The look on her face just before we beamed up said everything. It was a warning look. I had to know what she wanted before we got back to the constraints of uniform and rank and schedules and reports. She was expecting me to behave myself, to pretend that the electric we both felt in our exile didn't happen. Everything that had gone before didn't matter once we were captain and first officer again. In the brief moment once we were back on the ship, my Kathryn slipped away from me and Captain Janeway was back in her place, avoiding my eyes and giving out orders like she had never been away. I was at a loss. She knew how I felt and I had even let a tiny voice start to tell me that my feelings might not be in vain. How wrong I was. Once we were back to normality, I didn't exist.
The first night, back in my quarters, I could hear her moving around next door. My ears strained to hear the telltale splash as she climbed into her bath tub. I imagined her back on New Earth, wrapped up in a towel, calling my name, needing me and I was surprised to find that I was crying. It had been years since I had cried. I used the pillow to wipe away my tears but they wouldn't stop. I asked my spirit guide how Kathryn could just have brushed me aside like that but she didn't have an answer. As I lay and listened to the sounds of her nightly routine, I developed a sickening, painful feeling that New Earth was the closest we would ever be and that there would be no such opportunity again.
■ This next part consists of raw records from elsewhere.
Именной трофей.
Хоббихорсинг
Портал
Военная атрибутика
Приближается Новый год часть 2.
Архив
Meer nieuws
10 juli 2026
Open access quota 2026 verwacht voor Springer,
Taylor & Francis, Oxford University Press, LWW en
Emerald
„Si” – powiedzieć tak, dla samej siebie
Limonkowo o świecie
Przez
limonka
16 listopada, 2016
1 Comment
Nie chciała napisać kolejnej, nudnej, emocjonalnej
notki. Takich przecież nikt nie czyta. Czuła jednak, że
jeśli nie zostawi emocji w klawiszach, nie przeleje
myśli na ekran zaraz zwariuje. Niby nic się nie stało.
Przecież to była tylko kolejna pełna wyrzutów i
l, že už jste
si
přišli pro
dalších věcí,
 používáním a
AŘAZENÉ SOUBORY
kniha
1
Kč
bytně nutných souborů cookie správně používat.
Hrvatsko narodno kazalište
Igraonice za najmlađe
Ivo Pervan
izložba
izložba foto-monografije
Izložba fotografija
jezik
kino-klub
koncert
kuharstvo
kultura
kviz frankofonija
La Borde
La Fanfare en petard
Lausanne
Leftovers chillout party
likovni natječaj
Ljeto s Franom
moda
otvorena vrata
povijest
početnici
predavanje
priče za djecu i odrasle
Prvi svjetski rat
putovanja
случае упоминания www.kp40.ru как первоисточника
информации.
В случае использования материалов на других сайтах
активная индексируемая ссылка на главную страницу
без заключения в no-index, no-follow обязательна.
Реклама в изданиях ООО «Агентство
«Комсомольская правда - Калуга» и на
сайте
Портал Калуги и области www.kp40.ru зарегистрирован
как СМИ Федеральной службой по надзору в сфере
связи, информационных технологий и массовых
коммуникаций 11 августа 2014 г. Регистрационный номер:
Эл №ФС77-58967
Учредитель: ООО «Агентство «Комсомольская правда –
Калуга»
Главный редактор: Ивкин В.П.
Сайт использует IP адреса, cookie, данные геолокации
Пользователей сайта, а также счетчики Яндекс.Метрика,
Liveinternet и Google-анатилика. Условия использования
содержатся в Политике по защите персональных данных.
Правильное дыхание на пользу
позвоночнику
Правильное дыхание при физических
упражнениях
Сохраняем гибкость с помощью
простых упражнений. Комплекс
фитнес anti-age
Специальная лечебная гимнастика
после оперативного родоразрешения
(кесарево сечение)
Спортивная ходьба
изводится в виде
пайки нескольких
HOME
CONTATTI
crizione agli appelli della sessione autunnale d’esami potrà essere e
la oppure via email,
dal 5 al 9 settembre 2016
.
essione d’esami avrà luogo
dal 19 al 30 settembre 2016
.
I flipped over onto my front and buried my face in the pillow. I was destined to make this journey alone and pining for her. She would never need me like I needed her; that much was blindingly obvious. I vowed to wait for her but I knew it was no good. She was only interested when she thought that we would be stuck together. Now we would get back to Earth and Mark would be waiting and I would have to watch as he took her in his arms and –
It was unbearable and it wasn't fair. It just wasn't fair.